In that sense, the process was exciting, because it occurred in "a fortunate moment, because now they are letters for readers of José Saramago who want to know what the day-to-day life of José Saramago was like."
 

The joy of detail
 

The Spanish journalist, who also chairs the Saramago Foundation to keep the writer's legacy alive, assures that the writing was done with joy, because in "The Intuition of the Island" she reflects the things that happened in A Casa.

The idea of all this is that the people who read the text feel comforted, because the stories they find there are "like love letters for José Saramago readers."

"It is a book written from joy and with love for reading, readers, with love for curiosity.

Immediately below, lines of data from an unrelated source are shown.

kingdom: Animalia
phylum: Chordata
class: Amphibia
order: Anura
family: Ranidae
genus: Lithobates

With love for the value that books offer us, which make us bigger," says the journalist.

One of the particularities is that, despite being herself one of the protagonists of her story, she took her role as a journalist very seriously, so her name does not appear in the stories because "journalists cannot be part of the information they make, they cannot be in the chronicle."

Del Río sought to write "the best chronicle with the best style" and tried to relate what she lived from "different perspectives", but, she insists, "without appearing".

"That is what I did, I tried to apply what I had learned in journalism school and I tried to do it with joy and devotion. With devotion for the people who passed through the house, for the stories, for the writers, for the artists, for the politicians, for the anonymous, for the artists, for all of them I profess affection," she says.

Immediately afterwards she says: "It is an act of recognition to Lanzarote, to José Saramago, to friends and to the world of José Saramago."
 

 

Creativity in Lanzarote
 

In the book, Del Río ventured to explain the context in which Saramago wrote his best texts in Lanzarote, as is the case of "Cain", "The Elephant's Journey", "Seeing" and "Blindness".

"I explain what are the circumstances for which he wrote that book from 'Blindness' to 'Halberds, halberds' passing through 'Cain' (...) I explain what those books are due to, why he wrote them, in what state of mind," she says.

She adds: "I try to do it with joy, I try to mix the intellectual with the moral man who expresses himself and with the everyday being who enjoys with his dogs, with cooking or with a good glass of white wine."

The book includes the Universal Charter of Duties and Obligations of Persons, a document inspired by a speech given in 1998 by the Nobel laureate.

"The Universal Declaration of Human Rights needs the symmetry of the Universal Declaration of Human Duties and that is up to us. If we want to be humiliated, denigrated, have work, have a house or not have work, let's continue like this, if we assume our responsibility maybe the world will be better and that is what Saramago said, we assume it," she concludes.